Es darf immer Teil einer Berichterstattung in einem Kriminalfall sein, Einblicke in das Leben und Umfeld eines mutmaßlichen Täters zu gewinnen. Erst recht, wenn ein Verdächtiger verschiedene Gesichter zu haben scheint. Der dpa-Kollege Göran Gehlen, der den Beitrag "Die beiden Leben des Stephan E." verfasst hat, ist dabei journalistisch völlig korrekt vorgegangen. Er hat die Münch-Aussage aufgegriffen, die Vorsitzenden des Schützenclubs 1952 Sandershausen befragt und sie ausführlich zu Wort kommen lassen. Hier nachzuhaken, hat nichts mit einem reflexartigen Blick auf Sportschützen im Zusammenhang mit einem Tötungsdelikt zu tun. Es hätte ja auch ein Fußballverein oder Tennisclub sein können.
Wenn in dem Artikel angemerkt wird, dass Stephan E. in dem Verein nur mit dem Bogen schoss und das "meist abseits" getan habe, so ist das eine reine Feststellung, nicht mehr und nicht weniger. Es ist lediglich der Versuch einer Beschreibung seines Verhaltens auf dem Clubgelände. Das darzustellen, ist legitim und erfolgt ohne Hintergedanken.
Als Teil der Vita wichtig
Der dpa-Korrespondentenbericht ist, das möchte ich hier hervorheben, nicht reißerisch und mit der gebotenen Nüchternheit geschrieben. Ja, die Mitgliedschaft im Schützenverein hat nichts mit dem eigentlichen Tatgeschehen zu tun, ist aber ein nicht unbedeutender Teil der Vita des Tatverdächtigen und deshalb erwähnenswert. Ich sehe auch keinen Grund dafür, das Bild von dem Schützenheim nicht zu zeigen. Wie bereits erwähnt, hat sich der Autor ausführlich mit den Vereinsvorsitzenden unterhalten, das Foto zeigt das Grundstück und das Gebäude, in dem der Verdächtige einen Teil seiner Freizeit verbracht hat.
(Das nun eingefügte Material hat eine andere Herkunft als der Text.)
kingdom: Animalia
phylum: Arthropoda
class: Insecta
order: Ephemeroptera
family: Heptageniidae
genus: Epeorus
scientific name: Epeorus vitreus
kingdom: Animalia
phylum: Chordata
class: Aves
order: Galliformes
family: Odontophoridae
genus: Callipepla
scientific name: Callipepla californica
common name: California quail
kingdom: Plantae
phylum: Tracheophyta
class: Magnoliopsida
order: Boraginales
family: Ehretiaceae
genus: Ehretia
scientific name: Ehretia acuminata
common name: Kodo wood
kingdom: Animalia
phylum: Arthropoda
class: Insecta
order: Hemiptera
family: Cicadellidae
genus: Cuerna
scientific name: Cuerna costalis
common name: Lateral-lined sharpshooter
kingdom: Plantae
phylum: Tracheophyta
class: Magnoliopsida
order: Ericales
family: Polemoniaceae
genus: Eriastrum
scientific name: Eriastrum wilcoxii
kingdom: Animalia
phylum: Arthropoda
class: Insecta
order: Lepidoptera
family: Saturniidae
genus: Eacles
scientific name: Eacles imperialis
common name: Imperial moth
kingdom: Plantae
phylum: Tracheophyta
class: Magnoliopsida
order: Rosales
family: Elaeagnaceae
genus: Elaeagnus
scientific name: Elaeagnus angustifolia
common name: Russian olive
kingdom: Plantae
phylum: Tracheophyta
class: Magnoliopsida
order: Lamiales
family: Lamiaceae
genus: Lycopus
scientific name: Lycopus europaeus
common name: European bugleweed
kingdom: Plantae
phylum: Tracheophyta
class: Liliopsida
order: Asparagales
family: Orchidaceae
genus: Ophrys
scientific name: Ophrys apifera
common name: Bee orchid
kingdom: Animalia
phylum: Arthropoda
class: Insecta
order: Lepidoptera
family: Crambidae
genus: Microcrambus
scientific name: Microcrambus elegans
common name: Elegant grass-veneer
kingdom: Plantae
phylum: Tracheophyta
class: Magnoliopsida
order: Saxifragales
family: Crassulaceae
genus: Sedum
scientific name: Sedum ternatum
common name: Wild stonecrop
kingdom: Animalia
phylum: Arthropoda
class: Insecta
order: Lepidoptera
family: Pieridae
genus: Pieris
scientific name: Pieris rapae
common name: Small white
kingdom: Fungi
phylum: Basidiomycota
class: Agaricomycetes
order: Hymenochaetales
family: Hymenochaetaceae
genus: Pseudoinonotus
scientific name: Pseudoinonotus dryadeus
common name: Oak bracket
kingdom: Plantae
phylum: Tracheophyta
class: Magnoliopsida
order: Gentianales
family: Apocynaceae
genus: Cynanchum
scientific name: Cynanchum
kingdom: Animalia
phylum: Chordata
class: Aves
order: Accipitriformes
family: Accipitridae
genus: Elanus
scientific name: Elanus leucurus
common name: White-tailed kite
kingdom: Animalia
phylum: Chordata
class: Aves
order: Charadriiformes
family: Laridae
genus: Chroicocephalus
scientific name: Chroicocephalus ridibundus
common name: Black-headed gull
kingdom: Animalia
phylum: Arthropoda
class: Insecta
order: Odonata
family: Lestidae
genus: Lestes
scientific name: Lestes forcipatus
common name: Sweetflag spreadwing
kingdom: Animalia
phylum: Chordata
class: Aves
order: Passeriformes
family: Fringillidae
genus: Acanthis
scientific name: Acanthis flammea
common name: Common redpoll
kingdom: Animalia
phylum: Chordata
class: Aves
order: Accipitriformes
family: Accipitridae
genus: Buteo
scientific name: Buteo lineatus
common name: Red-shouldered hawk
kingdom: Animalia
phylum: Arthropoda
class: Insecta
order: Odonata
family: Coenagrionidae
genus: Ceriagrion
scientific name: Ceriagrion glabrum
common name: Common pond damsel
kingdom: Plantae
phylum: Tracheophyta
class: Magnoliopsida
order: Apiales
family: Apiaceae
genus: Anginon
Also steht das Vereinsheim zumindest in einem Zusammenhang mit Stephan E.
Überall ein Thema
Abschließend noch ein kurzer Blick in die Medienlandschaft: Auch die "Süddeutsche Zeitung", der "Spiegel", der NDR oder der WDR, um nur einige zu nennen, hatten mit den Vorsitzenden des Schützenvereins gesprochen und darüber berichtet.
Auf "SZ.de" hieß es außerdem: "Schon seit Jahren gibt es in Deutschland eine politische Diskussion darüber, ob die Besitzer von legalen Schusswaffen, also zum Beispiel Sportschützen und Jäger, stärker vom Verfassungsschutz überprüft werden sollten. Zuletzt haben vor allem SPD-Innenpolitiker darauf gedrungen, dass Sportschützen routinemäßig daraufhin überprüft werden sollten, ob sie in extremistischen Zusammenhängen auffällig geworden sind. Schützenverbände und Unionsinnenminister stellten sich dem jedoch entgegen."